Kindergarten “Redshirting” – Latest Research
I received an email from a friend last evening telling me to turn on CBS’ 60 Minutes. They were exploring the common practice of holding a child back before the kindergarten year in order to give him or her (usually a him) the advantage of age over peers. During the years I have been working with preschoolers, the practice has become more and more common, and I am often asked what I think about it. My answer, deeply steeped in the Montessori belief that every child should be treated as an individual, has usually been “it depends on the child”, and I stand by that answer. There is no right answer for every child.
But there is new research that may give parents a few more answers that that, and it is available online at: CBS News – 60 Minutes. If you watch it, let me know what you think! The issue is not going away.
And here is another article from the New York Times which two Children’s Garden mothers told me about after I posted this. Age Doesn’t Matter.
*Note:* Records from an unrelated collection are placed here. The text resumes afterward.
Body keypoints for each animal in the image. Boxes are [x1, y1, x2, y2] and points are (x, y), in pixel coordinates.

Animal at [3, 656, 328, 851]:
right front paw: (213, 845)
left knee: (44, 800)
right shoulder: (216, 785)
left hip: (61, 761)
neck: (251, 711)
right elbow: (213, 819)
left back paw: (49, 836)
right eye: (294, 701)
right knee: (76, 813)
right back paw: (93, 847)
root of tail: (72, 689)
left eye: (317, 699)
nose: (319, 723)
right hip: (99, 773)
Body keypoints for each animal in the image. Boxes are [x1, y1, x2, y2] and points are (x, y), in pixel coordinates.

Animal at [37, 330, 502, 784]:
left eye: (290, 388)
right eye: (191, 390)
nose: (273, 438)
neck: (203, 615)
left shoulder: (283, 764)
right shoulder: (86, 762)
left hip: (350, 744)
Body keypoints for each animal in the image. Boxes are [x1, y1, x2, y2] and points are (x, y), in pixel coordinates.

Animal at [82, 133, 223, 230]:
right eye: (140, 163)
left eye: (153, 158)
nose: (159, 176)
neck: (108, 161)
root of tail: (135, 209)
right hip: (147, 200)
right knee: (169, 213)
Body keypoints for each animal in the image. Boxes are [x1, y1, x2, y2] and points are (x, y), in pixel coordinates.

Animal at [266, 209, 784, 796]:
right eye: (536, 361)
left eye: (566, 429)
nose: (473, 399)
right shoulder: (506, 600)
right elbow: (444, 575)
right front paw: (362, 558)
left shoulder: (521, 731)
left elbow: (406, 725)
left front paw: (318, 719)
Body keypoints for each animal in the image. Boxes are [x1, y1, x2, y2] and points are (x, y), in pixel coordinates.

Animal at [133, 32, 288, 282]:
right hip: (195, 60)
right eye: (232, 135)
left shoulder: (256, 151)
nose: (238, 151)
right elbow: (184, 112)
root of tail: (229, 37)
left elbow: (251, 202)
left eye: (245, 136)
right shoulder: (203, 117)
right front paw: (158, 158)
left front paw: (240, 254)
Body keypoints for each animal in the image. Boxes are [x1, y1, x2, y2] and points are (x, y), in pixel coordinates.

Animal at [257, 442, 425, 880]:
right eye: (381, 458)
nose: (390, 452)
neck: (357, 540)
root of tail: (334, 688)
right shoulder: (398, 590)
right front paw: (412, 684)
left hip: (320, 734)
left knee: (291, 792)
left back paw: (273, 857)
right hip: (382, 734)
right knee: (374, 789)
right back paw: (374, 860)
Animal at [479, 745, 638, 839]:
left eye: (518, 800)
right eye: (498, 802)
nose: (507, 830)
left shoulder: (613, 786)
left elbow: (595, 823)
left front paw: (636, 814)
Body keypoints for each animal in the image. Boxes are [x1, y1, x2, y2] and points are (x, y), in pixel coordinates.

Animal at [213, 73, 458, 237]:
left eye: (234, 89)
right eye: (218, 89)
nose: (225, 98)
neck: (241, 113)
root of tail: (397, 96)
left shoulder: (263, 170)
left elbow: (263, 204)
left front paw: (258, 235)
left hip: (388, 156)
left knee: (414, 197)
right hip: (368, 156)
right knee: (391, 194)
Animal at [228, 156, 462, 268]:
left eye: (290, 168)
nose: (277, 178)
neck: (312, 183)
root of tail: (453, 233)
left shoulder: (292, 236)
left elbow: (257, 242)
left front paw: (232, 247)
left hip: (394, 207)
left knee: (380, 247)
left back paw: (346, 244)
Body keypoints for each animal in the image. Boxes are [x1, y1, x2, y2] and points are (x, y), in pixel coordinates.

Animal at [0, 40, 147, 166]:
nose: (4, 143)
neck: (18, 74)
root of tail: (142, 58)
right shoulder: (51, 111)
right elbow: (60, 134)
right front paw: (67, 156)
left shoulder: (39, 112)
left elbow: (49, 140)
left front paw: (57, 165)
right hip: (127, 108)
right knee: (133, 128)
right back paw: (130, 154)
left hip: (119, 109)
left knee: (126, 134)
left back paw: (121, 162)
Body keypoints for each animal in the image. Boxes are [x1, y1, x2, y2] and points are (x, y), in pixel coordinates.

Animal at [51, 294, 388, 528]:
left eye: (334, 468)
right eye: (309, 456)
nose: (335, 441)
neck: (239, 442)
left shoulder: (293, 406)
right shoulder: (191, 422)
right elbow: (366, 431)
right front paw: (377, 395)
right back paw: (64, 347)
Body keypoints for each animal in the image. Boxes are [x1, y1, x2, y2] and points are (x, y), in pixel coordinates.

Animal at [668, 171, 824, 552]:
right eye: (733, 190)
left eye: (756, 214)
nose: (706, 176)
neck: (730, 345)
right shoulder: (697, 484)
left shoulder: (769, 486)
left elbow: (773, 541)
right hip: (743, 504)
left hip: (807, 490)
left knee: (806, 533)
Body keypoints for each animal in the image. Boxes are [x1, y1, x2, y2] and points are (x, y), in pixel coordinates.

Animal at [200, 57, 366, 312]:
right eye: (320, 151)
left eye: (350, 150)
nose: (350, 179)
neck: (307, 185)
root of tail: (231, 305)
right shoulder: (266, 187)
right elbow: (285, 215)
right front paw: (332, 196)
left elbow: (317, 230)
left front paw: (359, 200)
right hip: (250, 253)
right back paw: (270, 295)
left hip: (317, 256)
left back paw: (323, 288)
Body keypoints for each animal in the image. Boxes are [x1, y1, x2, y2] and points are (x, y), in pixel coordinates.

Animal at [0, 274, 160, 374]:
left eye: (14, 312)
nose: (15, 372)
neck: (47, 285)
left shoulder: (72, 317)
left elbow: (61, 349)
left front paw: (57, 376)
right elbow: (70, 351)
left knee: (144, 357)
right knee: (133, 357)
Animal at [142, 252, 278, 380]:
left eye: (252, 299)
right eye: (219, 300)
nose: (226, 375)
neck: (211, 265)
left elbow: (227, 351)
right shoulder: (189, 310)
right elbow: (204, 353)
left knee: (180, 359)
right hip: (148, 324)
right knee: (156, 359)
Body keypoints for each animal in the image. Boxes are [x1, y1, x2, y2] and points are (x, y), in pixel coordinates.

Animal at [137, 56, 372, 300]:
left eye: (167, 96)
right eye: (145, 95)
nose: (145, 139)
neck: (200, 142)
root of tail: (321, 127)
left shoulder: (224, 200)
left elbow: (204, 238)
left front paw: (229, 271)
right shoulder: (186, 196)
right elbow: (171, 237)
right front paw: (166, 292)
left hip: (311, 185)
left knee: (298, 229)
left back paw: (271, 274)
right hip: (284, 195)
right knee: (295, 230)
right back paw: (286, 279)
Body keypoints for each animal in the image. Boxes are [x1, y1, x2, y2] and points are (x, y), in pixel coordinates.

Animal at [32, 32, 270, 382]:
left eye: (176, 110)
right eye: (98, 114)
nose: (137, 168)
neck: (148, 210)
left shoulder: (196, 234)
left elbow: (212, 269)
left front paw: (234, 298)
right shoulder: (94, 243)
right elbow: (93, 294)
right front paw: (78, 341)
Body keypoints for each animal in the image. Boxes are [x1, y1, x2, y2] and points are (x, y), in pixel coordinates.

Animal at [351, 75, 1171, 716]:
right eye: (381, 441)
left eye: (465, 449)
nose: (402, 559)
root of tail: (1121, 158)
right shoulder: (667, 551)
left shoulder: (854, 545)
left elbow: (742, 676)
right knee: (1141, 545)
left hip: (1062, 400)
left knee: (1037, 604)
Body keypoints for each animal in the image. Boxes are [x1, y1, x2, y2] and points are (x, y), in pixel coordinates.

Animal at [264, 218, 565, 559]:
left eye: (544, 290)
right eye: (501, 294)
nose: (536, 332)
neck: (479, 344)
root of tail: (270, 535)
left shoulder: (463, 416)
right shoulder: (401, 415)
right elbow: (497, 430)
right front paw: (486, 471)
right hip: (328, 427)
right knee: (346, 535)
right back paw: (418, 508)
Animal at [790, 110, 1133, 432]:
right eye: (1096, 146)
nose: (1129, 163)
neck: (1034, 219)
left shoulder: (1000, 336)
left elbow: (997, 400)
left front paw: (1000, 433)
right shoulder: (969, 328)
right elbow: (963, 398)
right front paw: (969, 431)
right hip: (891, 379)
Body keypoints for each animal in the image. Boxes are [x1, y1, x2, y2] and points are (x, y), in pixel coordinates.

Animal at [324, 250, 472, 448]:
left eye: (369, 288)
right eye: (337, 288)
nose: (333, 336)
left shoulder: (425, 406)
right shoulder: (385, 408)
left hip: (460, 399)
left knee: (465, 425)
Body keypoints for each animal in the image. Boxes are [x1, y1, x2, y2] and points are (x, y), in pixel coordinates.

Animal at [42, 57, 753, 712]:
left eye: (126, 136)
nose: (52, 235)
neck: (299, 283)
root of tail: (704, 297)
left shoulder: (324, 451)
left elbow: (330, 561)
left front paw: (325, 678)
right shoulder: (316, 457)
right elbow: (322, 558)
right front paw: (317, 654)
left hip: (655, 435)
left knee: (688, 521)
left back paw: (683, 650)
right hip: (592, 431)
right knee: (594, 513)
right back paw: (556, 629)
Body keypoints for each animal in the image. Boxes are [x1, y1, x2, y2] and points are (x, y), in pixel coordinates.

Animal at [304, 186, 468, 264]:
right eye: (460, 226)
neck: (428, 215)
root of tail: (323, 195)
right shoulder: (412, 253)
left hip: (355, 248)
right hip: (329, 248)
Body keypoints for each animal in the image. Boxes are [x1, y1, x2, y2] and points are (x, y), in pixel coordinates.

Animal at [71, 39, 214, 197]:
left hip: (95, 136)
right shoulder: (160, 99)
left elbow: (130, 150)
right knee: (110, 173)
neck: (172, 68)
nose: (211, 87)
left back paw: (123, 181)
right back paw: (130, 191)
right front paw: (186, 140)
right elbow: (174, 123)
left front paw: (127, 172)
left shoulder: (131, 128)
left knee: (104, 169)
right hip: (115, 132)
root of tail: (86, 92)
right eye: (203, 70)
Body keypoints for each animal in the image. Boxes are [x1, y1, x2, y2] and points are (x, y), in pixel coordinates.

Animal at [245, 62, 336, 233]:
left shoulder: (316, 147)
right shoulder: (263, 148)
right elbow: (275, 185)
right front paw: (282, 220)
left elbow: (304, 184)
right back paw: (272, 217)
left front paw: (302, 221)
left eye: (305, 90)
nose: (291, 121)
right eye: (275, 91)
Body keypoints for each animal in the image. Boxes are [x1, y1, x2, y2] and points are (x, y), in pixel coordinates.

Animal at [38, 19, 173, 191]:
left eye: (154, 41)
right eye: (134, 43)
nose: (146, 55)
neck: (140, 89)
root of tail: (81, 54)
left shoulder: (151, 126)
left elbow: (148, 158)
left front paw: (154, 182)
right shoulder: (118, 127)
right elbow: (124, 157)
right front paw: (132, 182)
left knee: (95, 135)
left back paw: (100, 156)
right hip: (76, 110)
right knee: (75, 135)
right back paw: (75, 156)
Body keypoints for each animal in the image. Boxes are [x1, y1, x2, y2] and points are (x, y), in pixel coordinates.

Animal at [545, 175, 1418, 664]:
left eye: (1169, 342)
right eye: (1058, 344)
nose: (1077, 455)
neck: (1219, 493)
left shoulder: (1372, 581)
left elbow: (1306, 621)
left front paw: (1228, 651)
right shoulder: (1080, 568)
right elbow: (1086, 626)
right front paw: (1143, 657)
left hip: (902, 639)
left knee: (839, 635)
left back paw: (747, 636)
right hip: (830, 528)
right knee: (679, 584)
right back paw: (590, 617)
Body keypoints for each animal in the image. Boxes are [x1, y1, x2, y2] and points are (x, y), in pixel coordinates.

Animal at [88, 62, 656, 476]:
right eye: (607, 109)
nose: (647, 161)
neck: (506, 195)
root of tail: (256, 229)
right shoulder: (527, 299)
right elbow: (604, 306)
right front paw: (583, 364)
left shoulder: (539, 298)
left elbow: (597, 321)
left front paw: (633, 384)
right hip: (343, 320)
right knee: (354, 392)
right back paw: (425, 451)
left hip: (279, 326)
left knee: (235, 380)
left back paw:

Yet another issue faces some of our families, and that is trying to navigate the admissions reality of some schools in Denver. I have listened to many who sense that their child might be ready for first grade in the next school after Children’s Garden, but have chosen a school for their child which has more entrance flexibility at the kindergarten level, so the parents choose to keep their child with us for extended primary, and then, in a sense, have their child repeat the kindergarten year. The conventional wisdom in that case has been that the child will have so many new things to manage – new friends, teachers approaching education differently, different expectations – that being ahead academically will give them the freedom they need to adapt socially and emotionally.
And here is yet another article from the Sunday New York Times.
Once again, my fall-back position is Montessori’s – it depends on the child. As she counseled, careful observation of the child gives us the most information.